━━ Records for the exercise

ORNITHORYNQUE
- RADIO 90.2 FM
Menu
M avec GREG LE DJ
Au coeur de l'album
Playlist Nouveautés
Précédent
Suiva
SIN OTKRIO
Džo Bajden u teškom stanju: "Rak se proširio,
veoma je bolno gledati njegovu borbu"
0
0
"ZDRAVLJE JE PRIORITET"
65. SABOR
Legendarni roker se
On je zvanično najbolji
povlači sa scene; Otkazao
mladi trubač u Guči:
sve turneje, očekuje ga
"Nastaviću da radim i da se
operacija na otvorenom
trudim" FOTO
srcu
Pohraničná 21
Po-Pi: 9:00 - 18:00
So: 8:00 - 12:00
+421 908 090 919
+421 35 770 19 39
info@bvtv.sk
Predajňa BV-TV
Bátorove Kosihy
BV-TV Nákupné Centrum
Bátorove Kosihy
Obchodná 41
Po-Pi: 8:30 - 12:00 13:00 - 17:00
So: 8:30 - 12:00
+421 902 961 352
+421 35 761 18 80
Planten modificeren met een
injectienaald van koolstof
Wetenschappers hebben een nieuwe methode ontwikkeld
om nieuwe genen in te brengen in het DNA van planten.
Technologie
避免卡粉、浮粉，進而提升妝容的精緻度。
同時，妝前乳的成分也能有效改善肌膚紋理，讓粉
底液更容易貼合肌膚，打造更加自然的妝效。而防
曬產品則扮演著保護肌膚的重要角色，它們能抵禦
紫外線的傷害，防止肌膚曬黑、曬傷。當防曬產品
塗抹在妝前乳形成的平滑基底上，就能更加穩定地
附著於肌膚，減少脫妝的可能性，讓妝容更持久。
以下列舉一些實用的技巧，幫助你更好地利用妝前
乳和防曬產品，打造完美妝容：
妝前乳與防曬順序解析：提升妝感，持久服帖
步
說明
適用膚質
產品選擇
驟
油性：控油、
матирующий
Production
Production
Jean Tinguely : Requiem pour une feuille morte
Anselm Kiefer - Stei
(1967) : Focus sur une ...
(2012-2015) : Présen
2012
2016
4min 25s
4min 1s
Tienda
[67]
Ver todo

━━━━
━━ Records for the exercise

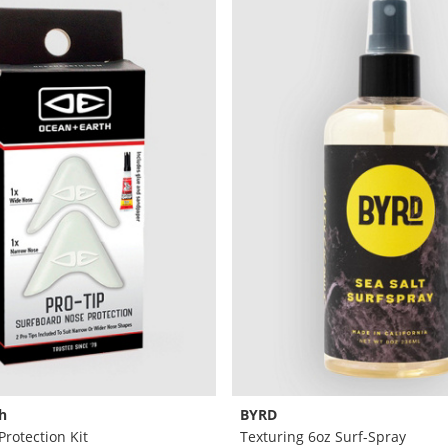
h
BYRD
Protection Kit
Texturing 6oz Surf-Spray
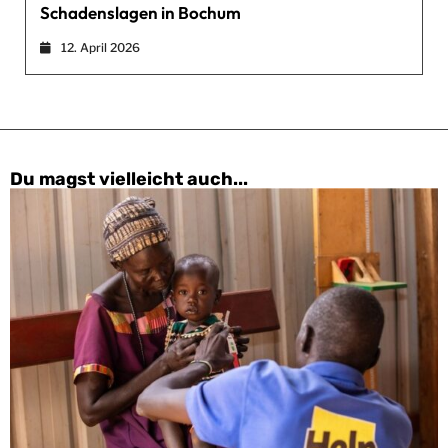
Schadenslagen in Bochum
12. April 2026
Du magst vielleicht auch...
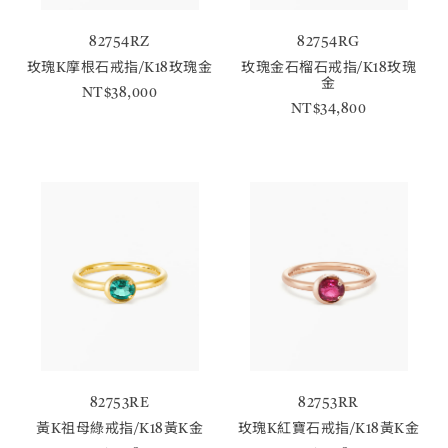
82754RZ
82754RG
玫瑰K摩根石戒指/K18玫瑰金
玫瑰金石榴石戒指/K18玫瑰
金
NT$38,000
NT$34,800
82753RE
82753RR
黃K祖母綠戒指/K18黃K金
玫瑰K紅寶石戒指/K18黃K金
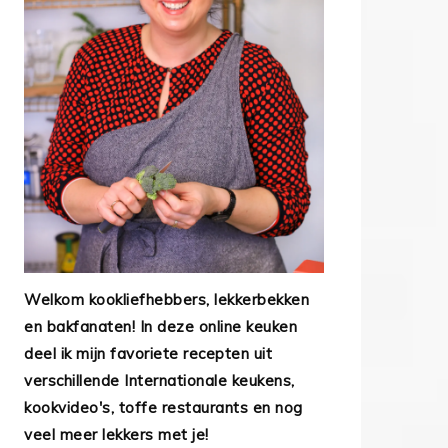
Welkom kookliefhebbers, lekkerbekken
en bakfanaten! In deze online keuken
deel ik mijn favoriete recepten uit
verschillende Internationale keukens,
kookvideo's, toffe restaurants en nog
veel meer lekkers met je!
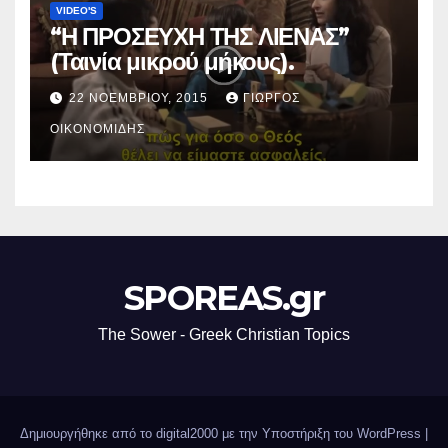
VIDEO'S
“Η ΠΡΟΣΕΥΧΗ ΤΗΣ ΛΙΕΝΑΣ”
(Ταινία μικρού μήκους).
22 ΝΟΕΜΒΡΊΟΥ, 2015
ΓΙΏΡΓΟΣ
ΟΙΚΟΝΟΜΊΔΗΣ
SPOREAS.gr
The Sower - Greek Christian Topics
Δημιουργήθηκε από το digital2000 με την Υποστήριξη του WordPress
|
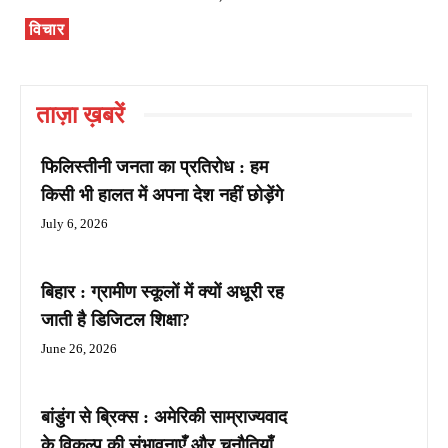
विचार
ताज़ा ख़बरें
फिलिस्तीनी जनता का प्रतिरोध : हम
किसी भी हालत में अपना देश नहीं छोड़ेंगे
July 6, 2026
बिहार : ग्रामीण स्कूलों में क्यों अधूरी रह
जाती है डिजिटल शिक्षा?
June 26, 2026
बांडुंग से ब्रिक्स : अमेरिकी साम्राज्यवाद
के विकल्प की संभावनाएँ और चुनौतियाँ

━━━━

### Exercise details
Could you give again the lines of the records from the one containing "Welkom kookliefhebbers, lekkerbekken" through the one containing "के विकल्प की संभावनाएँ और चुनौतियाँ", both included, with the pictures left out?

### Answer box
Welkom kookliefhebbers, lekkerbekken
en bakfanaten! In deze online keuken
deel ik mijn favoriete recepten uit
verschillende Internationale keukens,
kookvideo's, toffe restaurants en nog
veel meer lekkers met je!
VIDEO'S
“Η ΠΡΟΣΕΥΧΗ ΤΗΣ ΛΙΕΝΑΣ”
(Ταινία μικρού μήκους).
22 ΝΟΕΜΒΡΊΟΥ, 2015
ΓΙΏΡΓΟΣ
ΟΙΚΟΝΟΜΊΔΗΣ
SPOREAS.gr
The Sower - Greek Christian Topics
Δημιουργήθηκε από το digital2000 με την Υποστήριξη του WordPress
|
विचार
ताज़ा ख़बरें
फिलिस्तीनी जनता का प्रतिरोध : हम
किसी भी हालत में अपना देश नहीं छोड़ेंगे
July 6, 2026
बिहार : ग्रामीण स्कूलों में क्यों अधूरी रह
जाती है डिजिटल शिक्षा?
June 26, 2026
बांडुंग से ब्रिक्स : अमेरिकी साम्राज्यवाद
के विकल्प की संभावनाएँ और चुनौतियाँ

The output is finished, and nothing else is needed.